Paramount Chief for the Oguaa Traditional Area in the Central Region, Osabarimba Kwesi Atta ll has urged trainee nurses and midwives of the Cape Coast Nursing and Midwifery Training College to discharge their duty to patients with outmost care, patience and the fear of God when they finally pass out as professional health practitioners.
According to him, nursing profession without the aforementioned qualities is worthless. Hence the need for them to execute their work flawlessly by not dragging along their encountered challenges at home to the ward as health practitioners.
He said this at the matriculation, graduation and 75th anniversary of the Cape Coast Nursing and Midwifery Training College, themed: "75 Years of Quality Health Training: Repositioning to Achieve Universal Health Coverage."
Osabarimba Kwesi Atta addressing a number of 613 newly admitted students to the institution, coupled with a number of graduating health practitioners from college ahead of their practice as professional nurses and midwives, advised them that the greatest gift any nurse can offer a patient is to have the patient speak highly of the nurse after treatment.

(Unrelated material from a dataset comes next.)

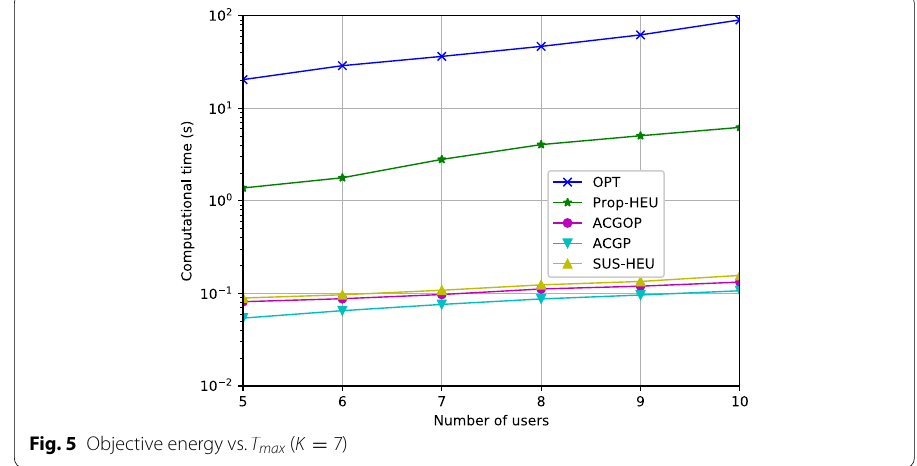
Fig. 5 Objective energy vs. T max ( K = 7 )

He described the nursing profession as an herculean work for one to enter, as patients themselves will at times try all possible means to have issues with the nurse, but encouraged the need from the trainee nurses and midwives to ignore such confrontations when encountered to execute their work diligently with care and patience.
The Central Regional Minister, Hon. Justina Marigold Assan at the program eulogized the invaluable role nurses and midwives play in Ghana's healthcare delivery system. Establishing that nurses desire to save lives is a divine call, as they're entrusted with the nurturing of human lives right from conception to the grave.
Hon. Marigold Assan again congratulated newly admitted students of the nursing institution on their meritorious enrollment to the college's 2023 admission list and urged them to work hard to achieve their aim of been admitted at the school and to also take a cue from the event's chosen theme to get abreast with the current trend of technology in the global healthcare delivery system.
Mrs. Jemima Fati Ackon, Principal of the Cape Coast Nursing and Midwifery Training College on the upsurge of Ghanaian health practitioners traveling overseas, she highlighted to be impossible to prevent these health practitioners from traveling outside the country, but beholds on government to put in place adequate measures to have equally good nurses and midwives replace those traveling abroad with the provision of requisite logistics to enhance healthcare delivery in the country.
She, therefore, disclosed her school to be facing a host of challenges like transportation, as buses of the college appears faulty and overaged in transporting students for clinicals and other important school activities. Having called for the construction of spacious lecture halls, a fence wall and accessable road network to the college's new campus at Abura.